北朝は南北朝の合一を反故にしたい
南北朝の合一を実現した明徳の和約では以下のことが定められた。
第一に譲国の儀で南朝の後亀山天皇より北朝の後小松天皇に三種の神器を引き渡す。
第二に皇位は持明院統と大覚寺統で交互に継承する両統迭立とする。
第三に国衙領を大覚寺統、長講堂領を持明院統の領地とする。
しかし、北朝は約定を反故にした。譲国の儀は行われず、三種の神器は北朝が一方的に接収した。北朝の後小松天皇は譲渡の儀式を省略して三種の神器を後亀山天皇がいる大覚寺から土御門の内裏へ移させた。譲国の儀を行うと南朝が正統であったことを認めることになるためである。
両統迭立も反故にされた。後小松天皇は息子の実仁親王に譲位しての称光天皇が践祚した。以後の皇位は持明院統が独占した。
国衙領を大覚寺統、長講堂領を持明院統の領地とする約定も変な話である。元々、大覚寺統は八条院領、持明院統は長講堂領を経済的基盤とした。南朝の劣勢の中で八条院領は押領されていき、回復されることは無かった。足利氏の本拠地の下野国足利荘も八条院領であった。
北朝が明徳の和約を反故にした説明には以下の説がある。
第一に足利義満は最初から南朝をだますつもりで、守るつもりをない約束をした。「義満には、最初からこれを履行する意志はなく、京都に神器をとりあげ、後光厳天皇いらい後ろ暗さを感じていた北朝を正当化することで足りたのである」(林屋辰三郎『内乱のなかの貴族 南北朝と「園太暦」の世界』吉川弘文館、2015年、216頁)
第二に南北朝の合体を進めたい義満が勝手に約束したもので、北朝は両統迭立などを了解していなかった。義満は南北朝の上に君臨する立場を目指したいため、南朝も一定の力を残した方が好都合である。これに対して北朝は自身の権威を守ることを優先し、義満の意図には乗らなかった。
これらの説は、明徳の和約が実際にどのような背景で締結され、なぜ北朝がその内容を無視したのかを解釈する上で重要な視点を提供する。義満の動機や北朝の反応についての議論は、南北朝時代の政治的な複雑さと論争の一端を示すものである。

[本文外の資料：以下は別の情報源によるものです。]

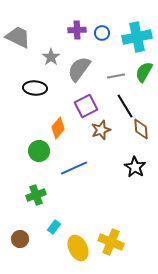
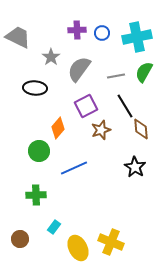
green cross: rotated 18 degrees clockwise
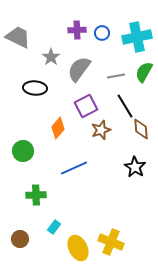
green circle: moved 16 px left
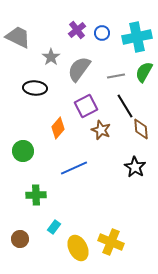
purple cross: rotated 36 degrees counterclockwise
brown star: rotated 30 degrees counterclockwise
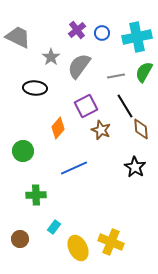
gray semicircle: moved 3 px up
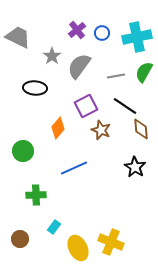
gray star: moved 1 px right, 1 px up
black line: rotated 25 degrees counterclockwise
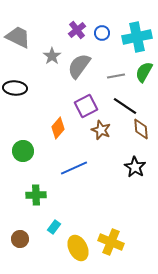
black ellipse: moved 20 px left
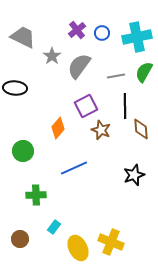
gray trapezoid: moved 5 px right
black line: rotated 55 degrees clockwise
black star: moved 1 px left, 8 px down; rotated 20 degrees clockwise
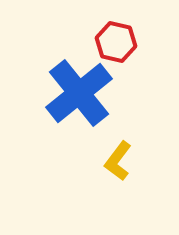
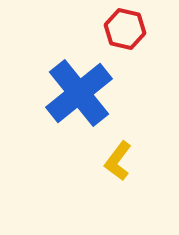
red hexagon: moved 9 px right, 13 px up
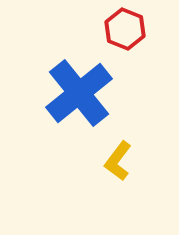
red hexagon: rotated 9 degrees clockwise
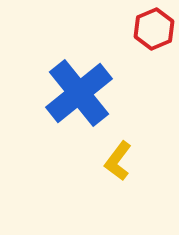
red hexagon: moved 29 px right; rotated 15 degrees clockwise
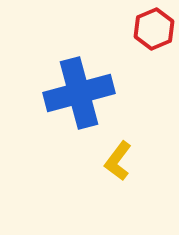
blue cross: rotated 24 degrees clockwise
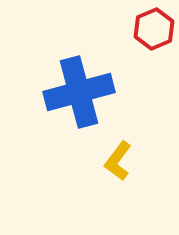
blue cross: moved 1 px up
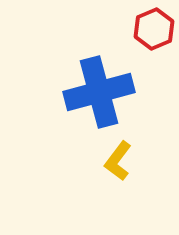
blue cross: moved 20 px right
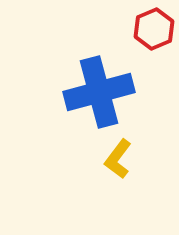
yellow L-shape: moved 2 px up
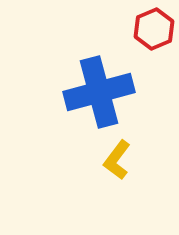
yellow L-shape: moved 1 px left, 1 px down
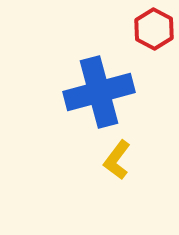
red hexagon: rotated 9 degrees counterclockwise
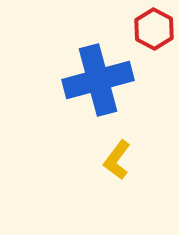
blue cross: moved 1 px left, 12 px up
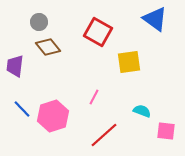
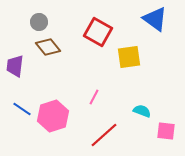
yellow square: moved 5 px up
blue line: rotated 12 degrees counterclockwise
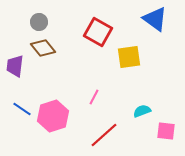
brown diamond: moved 5 px left, 1 px down
cyan semicircle: rotated 42 degrees counterclockwise
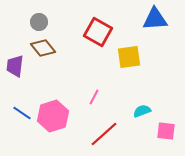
blue triangle: rotated 40 degrees counterclockwise
blue line: moved 4 px down
red line: moved 1 px up
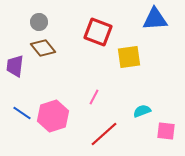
red square: rotated 8 degrees counterclockwise
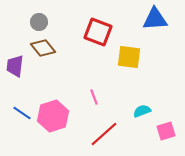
yellow square: rotated 15 degrees clockwise
pink line: rotated 49 degrees counterclockwise
pink square: rotated 24 degrees counterclockwise
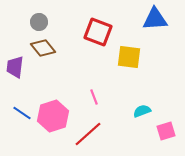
purple trapezoid: moved 1 px down
red line: moved 16 px left
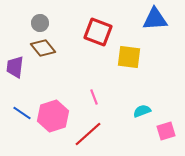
gray circle: moved 1 px right, 1 px down
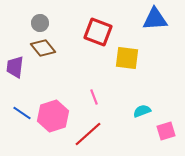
yellow square: moved 2 px left, 1 px down
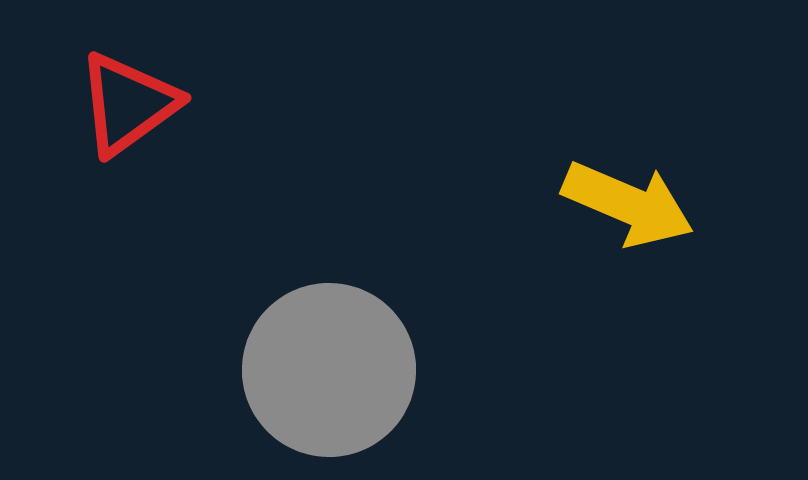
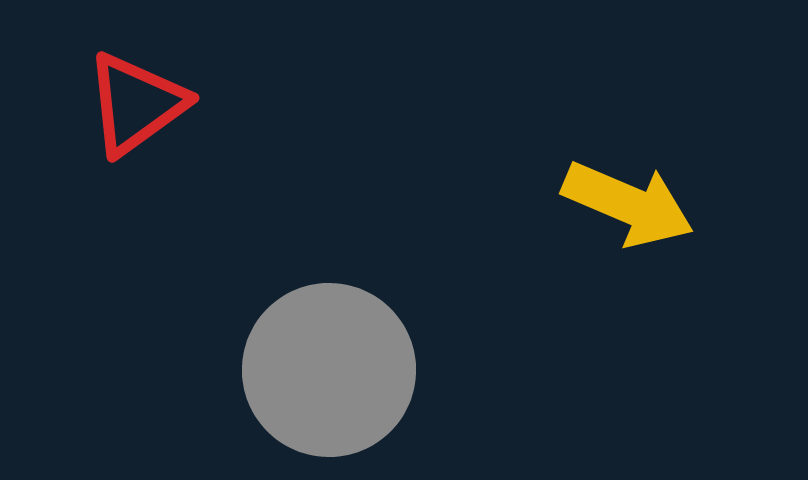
red triangle: moved 8 px right
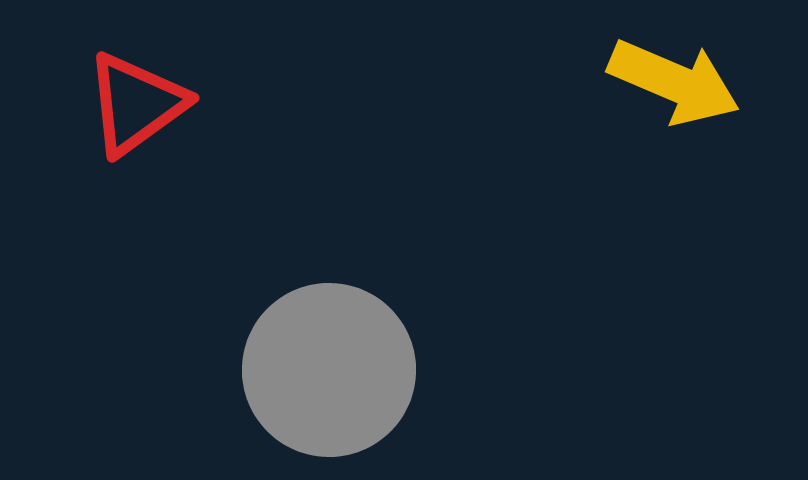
yellow arrow: moved 46 px right, 122 px up
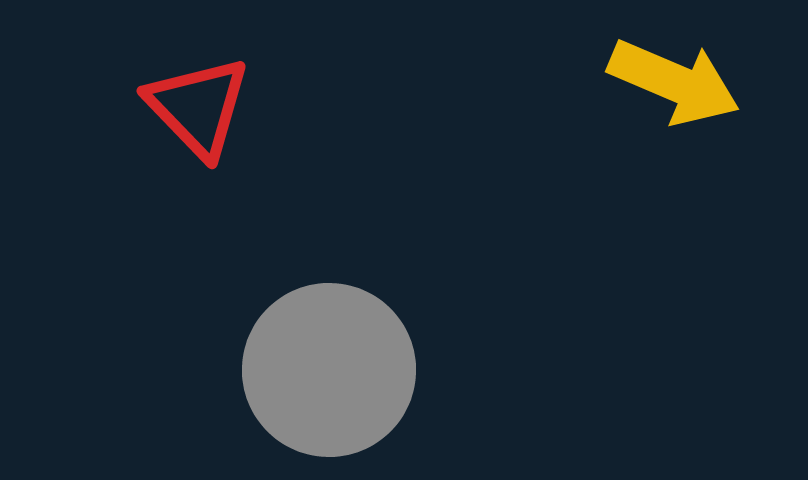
red triangle: moved 62 px right, 3 px down; rotated 38 degrees counterclockwise
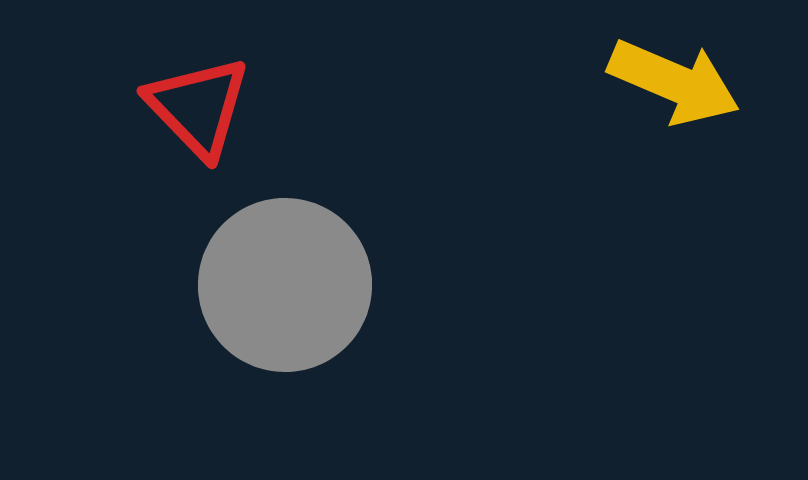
gray circle: moved 44 px left, 85 px up
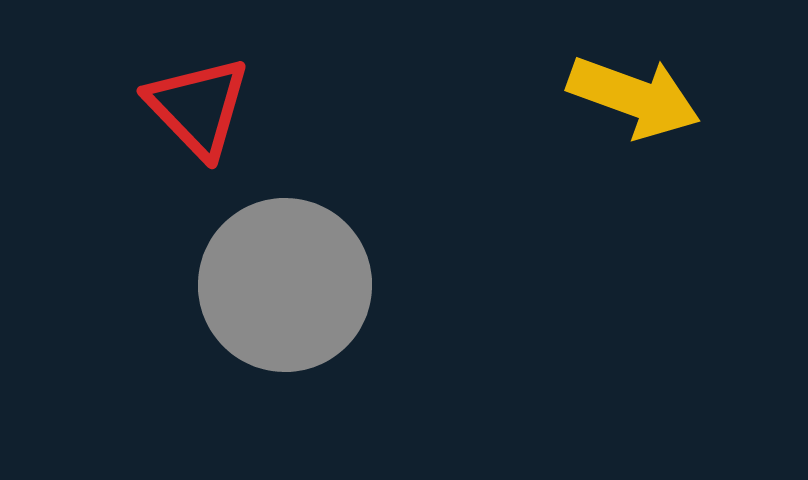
yellow arrow: moved 40 px left, 15 px down; rotated 3 degrees counterclockwise
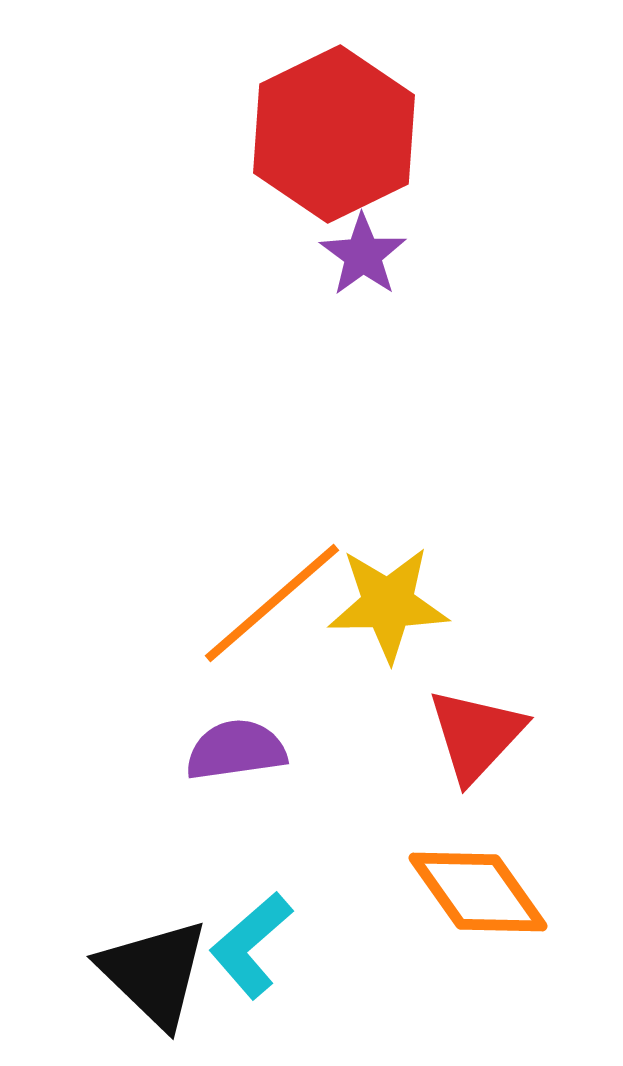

北朝にとっては南北朝の合体自体が迷惑な面がある。北朝からすれば勝手に吉野で天皇を僭称する反乱勢力が存在するだけの話である。吉野の反乱勢力であって、南朝と呼ぶことも認められない。吉野の反乱勢力は孤立させ、立ち枯れさせれば済む話である。南朝など顧みる価値のない、反乱者の群れとしてしか映っていなかった。南北朝の合体をするから南朝が正統という議論が生じ、その後の天皇の先祖になる北朝の天皇が貶められる。
北朝からすれば後亀山は天皇でなく、後亀山が行幸の体裁で入京したことにも反発があった。このような状況下で南朝との合同が進むことは、北朝の地位をさらに不安定にし、その存在を脅かすものとなった。
一方で北朝は合体後に南朝から三種の神器を獲得している。これによって北朝はその正統性を主張する基盤を手に入れることができた。三種の神器は天皇の即位において重要な象徴であり、それを手にすることで北朝の天皇も自身の正当性を訴えることが可能となった。三種の神器を皇位の正統性とする限り、南朝の認めざるを得ず、南北朝の合一が必要になる。合一の決定は両朝の歴史的な権威や地位に影響を及ぼすものであり、その結果は当時の政治的な複雑性を浮き彫りにした。